In 2018, in a post entitled The Funnel Mode, CEA elaborated that “Different parts of CEA operate to bring people into different parts of the funnel.”
At first, CEA concentrated outreach on the top of the funnel, through extensive popular media coverage, including MacAskill’s Quartz column and book, ‘Doing Good Better,’ Singer’s TED talk, and Singer’s ‘The Most Good You Can Do.’ The idea was to create a broad base of poverty focused, grassroots Effective Altruists to help maintain momentum and legitimacy, and act as an initial entry point to the funnel, from which members sympathetic to core aims could be recruited.

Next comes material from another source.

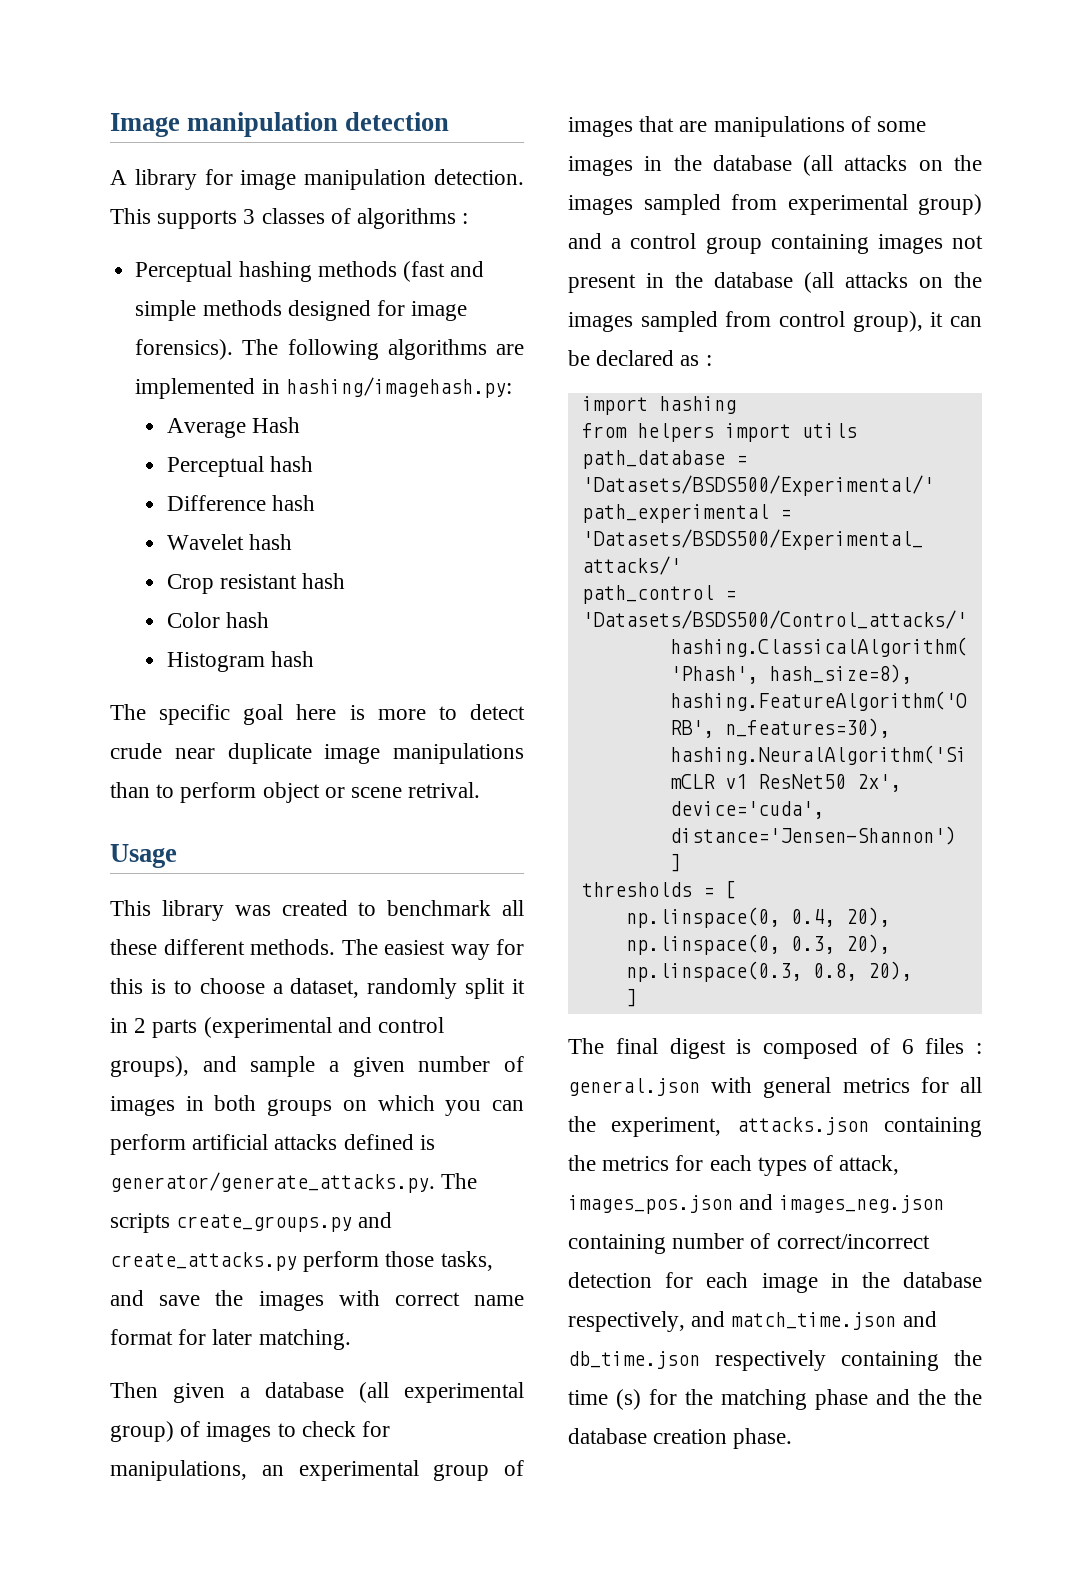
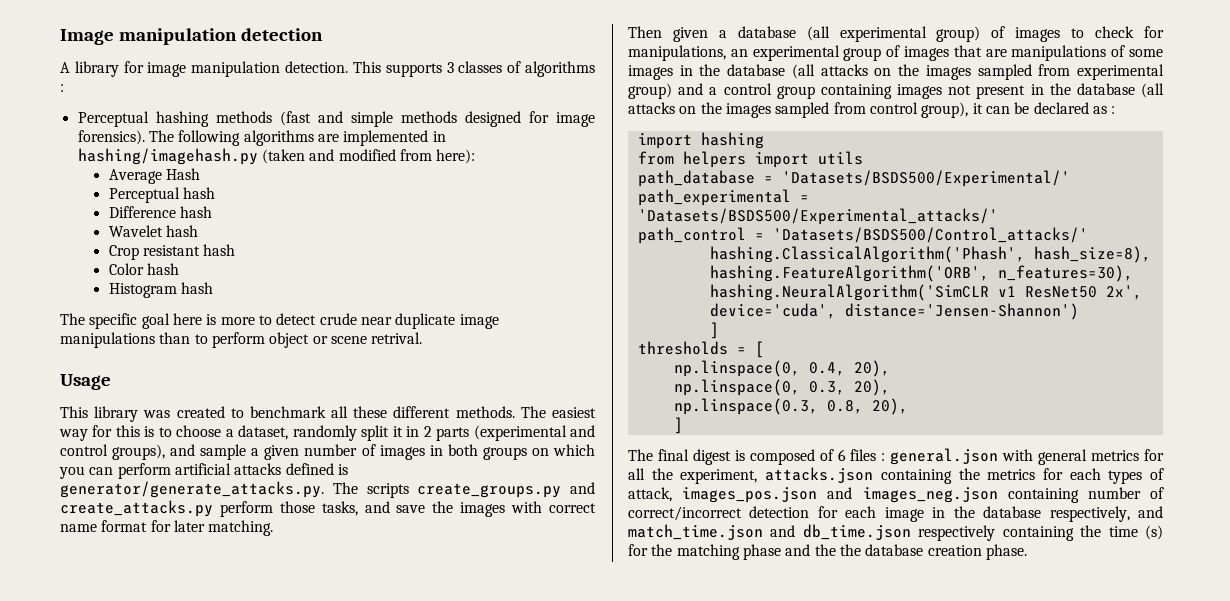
[285,377,512,398] hashing/imagehash.py: -> [77,148,476,165] hashing/imagehash.py (taken and modified from here):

The 2017 edition of the movement’s annual survey of participants (conducted by the EA organization Rethink Charity) noted that this is a common trajectory: “New EAs are typically attracted to poverty relief as a top cause initially, but subsequently branch out after exploring other EA cause areas. An extension of this line of thinking credits increased familiarity with EA for making AI more palatable as a cause area. In other words, the top of the EA outreach funnel is most relatable to newcomers (poverty), while cause areas toward the bottom of the funnel (AI) seem more appealing with time and further exposure.”
According to the Center for Effective Altruism, that’s the ideal route. It wrote in 2018: “Trying to get a few people all the way through the funnel is more important than getting every person to the next stage.”
The magnitude and implications of Effective Altruism, says Gleiberman, “cannot be grasped until people are willing to look at the evidence beyond EA’s glossy front cover, and see what activities and aims the EA movement actually prioritizes, how funding is actually distributed, whose agenda is actually pursued, and whose interests are actually served.”
Key takeaways
– Core EA
In the Public-facing/grassroots EAs (audience, followers, participants):
The main focus is effective giving à la Peter Singer.
The main cause area is global health, targeting the ‘distant poor’ in developing countries.
The donors support organizations doing direct anti-poverty work.
In the Core/highly engaged EAs (contributors, core, leadership):
The main focus is x-risk/ longtermism à la Nick Bostrom and Eliezer Yudkowsky.
The main cause areas are x-risk, AI-safety, ‘global priorities research,’ and EA movement-building.
The donors support highly-engaged EAs to build career capital, boost their productivity, and/or start new EA organizations; research; policy-making/agenda setting.
With AI doomers intensifying their attacks on the open-source community, it becomes clear that this group’s “doing good” is other groups’ nightmare.
– Effective Altruism was a Trojan horse
It’s now evident that “sending money to Africa,” as Eliezer Yudkowsky acknowledged, was never the “actual plot.” Or, as Will MacAskill wrote in 2012, “alleviating global poverty is dwarfed by existential risk mitigation.” The Effective Altruism founders planned – from day one – to mislead donors and new members in order to build the movement’s brand and community.
Its core leaders prioritized the x-risk agenda, and considered global poverty alleviation only as an initial step toward converting new recruits to longtermism/x-risk, which also happened to be how they, themselves, convinced more people to help them become rich.
This needs to be investigated further.
Gleiberman observes that “The movement clearly prioritizes ‘longtermism’/AI-safety/x-risk, but still wishes to benefit from the credibility that global poverty-focused EA brings.” We now know it was a PR strategy all along. So, no. They do not deserve this kind of credibility.